The strongest of the men tried to lift the statue to lock it in the cell, just in case, but they were unable to budge it even a tiny fraction of an inch. Disappointed, and slightly nervous, they felt they had no choice but to retrace their steps past the trap pit and the door which had led into this corridor in the first place.
A door on their left grabbed their attention. Stopping Montagne before he could use his inimitable technique, Jean used the handle to open the unlocked door and stepped inside. It had obviously been righly decorated, but now it was trashed - the furniture smashed, the wall hangings torn. In the centre, another statue of an iron monk stood. It, too, was impossibly lifelike but this one was sculpted with finer clothing and its face was twisted not only with fear, but also fury. Jean edged closer and was taken aback as the statue suddenly launched a vicious swinging punch at him, knocking him brutally backwards. He scampered away, shielding himself from the flailing fists as the party pushed and shoved to get out of the room and out of reach.

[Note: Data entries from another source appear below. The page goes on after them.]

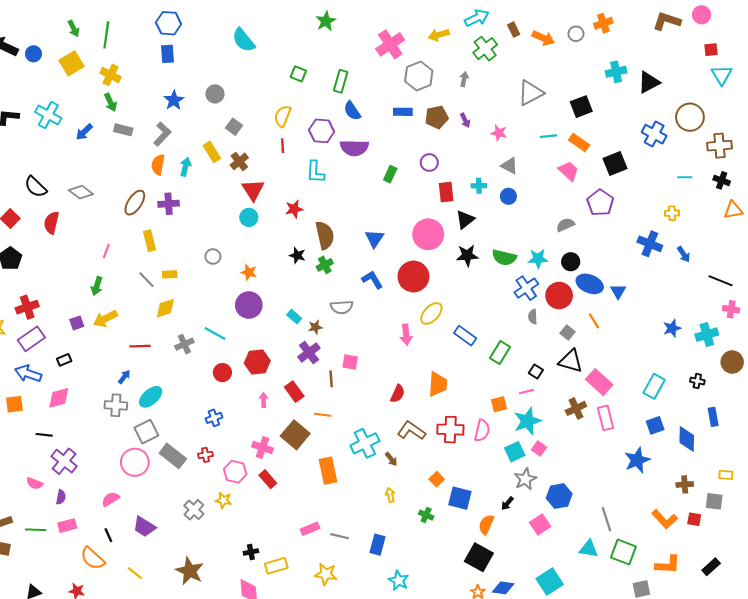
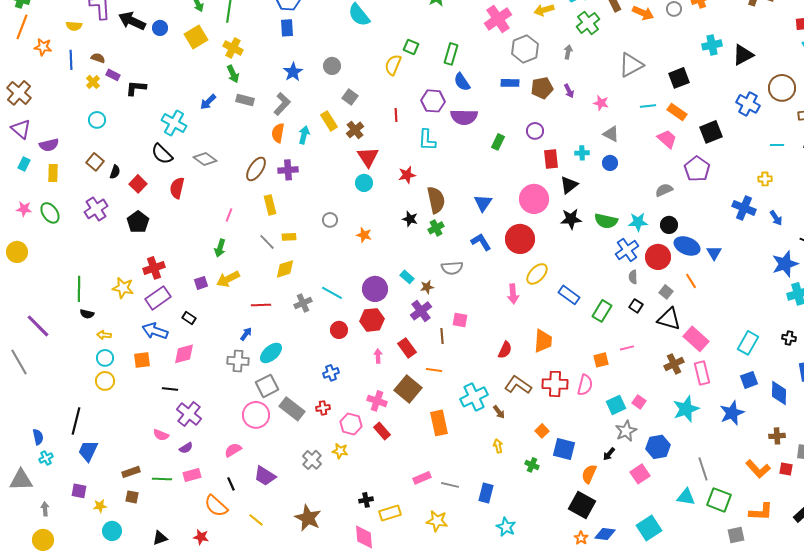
cyan cross: (48, 115) -> (174, 123), moved
yellow semicircle: (283, 116) -> (393, 65), moved
purple circle: (249, 305) -> (375, 289), moved
blue star: (672, 328) -> (785, 264), moved, size x1.5
black rectangle: (64, 360) -> (189, 318), turned 56
black square: (536, 371) -> (636, 306), moved
cyan star: (527, 421) -> (686, 409), moved
purple semicircle: (61, 497) -> (186, 448), turned 48

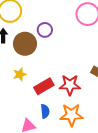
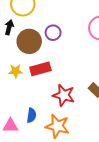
red rectangle: (44, 86) -> (40, 69), moved

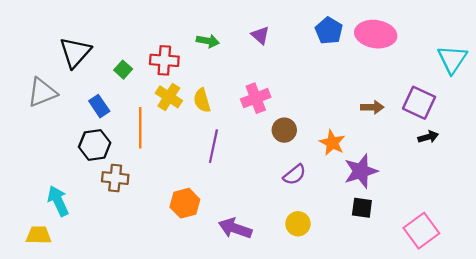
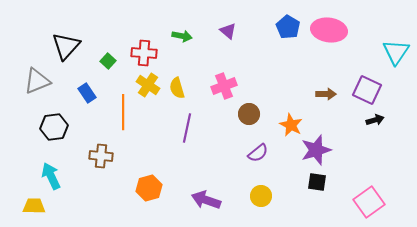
black hexagon: (95, 145) -> (54, 127), moved
orange hexagon: (185, 203) -> (149, 188), moved

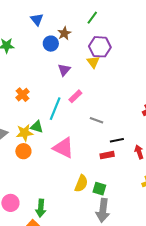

Slowed by Aurelius' busted ankle and Jean's poison-induced limp, they were unable to outrun the statue which came on relentlessly, raining down blow after blow on them as they made a fighting withdrawal. Each strike they landed on the statue rang like a blacksmith's hammer sending echoes through the corridors but otherwise the statue pressed home it's attack without a noise.
Shuffling away as quickly as they could back towards the open pit with the halfling skeleton (following Gwen's hastily formulated plan), the heavy blows of the statue began to tell. Jean was hit hard and, as Dumnorix stepped to take his place a nasty punch cracked into his shoulder leaving his shield arm hanging limp and useless at his side. A well-placed dart from Aurelius stuck briefly in the statue but to no apparent effect. Tiring now in the face of this implacable onslaught, with most of them injured in some way by this... thing, Gwen called out that they were nearly there. Nausicaa left herself open as an easy target and when the statue swung for her she skipped back out of the way with feline grace and the others cheered in relief as the statue overbalanced and fell into the pit where it lay in the bottom, still flailing, and looking for all the world like a tantruming toddler.
They had survived! Would the noise draw other foes, however?